De la culture du jetable à la durabilité : le pari audacieux d'ElectroDépôt
Alors que la réglementation se durcit et que les ressources naturelles s’amenuisent, les modèles économiques traditionnels, basés sur l’extraction et la consommation rapide, montrent leurs limites. Face aux attentes croissantes des consommateurs, de plus en plus d’entreprises se retrouvent à un tournant critique : comment concilier performance économique et responsabilité écologique ?

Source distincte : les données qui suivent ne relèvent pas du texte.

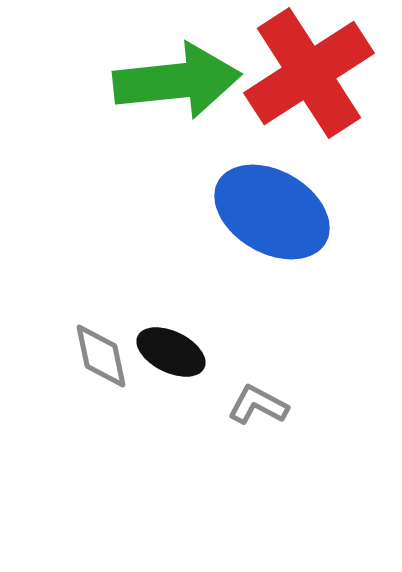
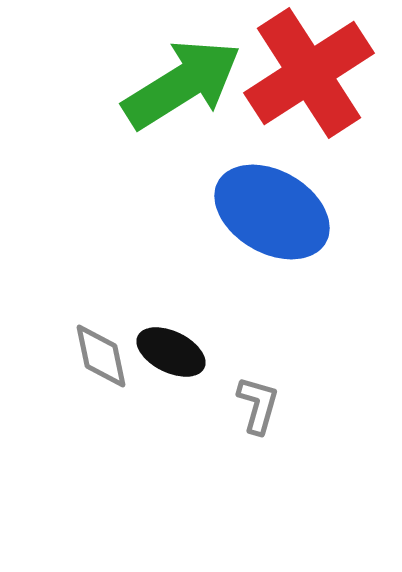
green arrow: moved 5 px right, 3 px down; rotated 26 degrees counterclockwise
gray L-shape: rotated 78 degrees clockwise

Stéphane Belot, Directeur de la Transition Écologique et Sociétale, et intervenant dans le Global Executive Master In Management - Majeure Change & Sustainability de HEC Paris, incarne ce changement. Avec son expérience dans la grande distribution et son rôle clé dans la transformation d’ElectroDépôt, il illustre les défis – et les opportunités – d’un tel virage stratégique. « Nous sommes confrontés à un choix simple : continuer comme avant ou transformer nos modèles pour les rendre résilients et durables », explique-t-il. À travers sa propre expérience, il montre qu’un changement de cap est non seulement possible, mais aussi porteur de valeur pour les entreprises, leurs clients et la planète.

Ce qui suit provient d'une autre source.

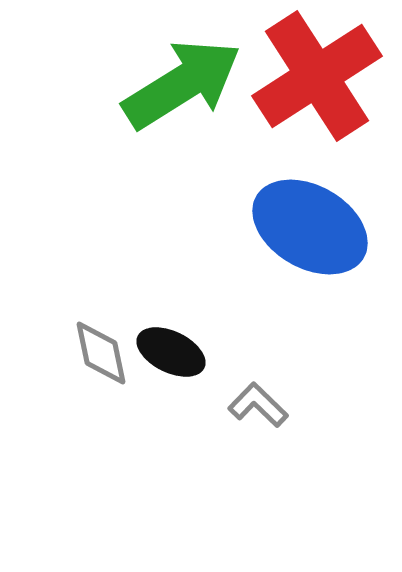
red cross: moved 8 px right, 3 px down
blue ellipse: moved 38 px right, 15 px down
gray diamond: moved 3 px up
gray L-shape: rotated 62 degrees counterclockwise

Un modèle qui tourne à plein régime… mais à quel prix ?
Derrière les performances d’entreprises prospères, se cache une logique linéaire devenue incompatible avec les défis écologiques d’aujourd’hui. Une remise en question s’impose.
ElectroDépôt : l’héritage du « tout jetable » en question
ElectroDépôt s’est imposée comme un acteur incontournable de la distribution d’électroménager et de produits multimédia en Europe. Avec près de 100 magasins répartis en France, en Belgique et en Espagne, et un chiffre d’affaires annuel de 1,3 milliard d’euros hors taxes, l’entreprise connaît une croissance ininterrompue depuis sa création il y a 20 ans. Forte d’une stratégie omnicanale bien rodée – où 90 % des ventes en ligne sont récupérées en magasin –, elle a su combiner accessibilité des prix, rentabilité et fidélité de ses clients.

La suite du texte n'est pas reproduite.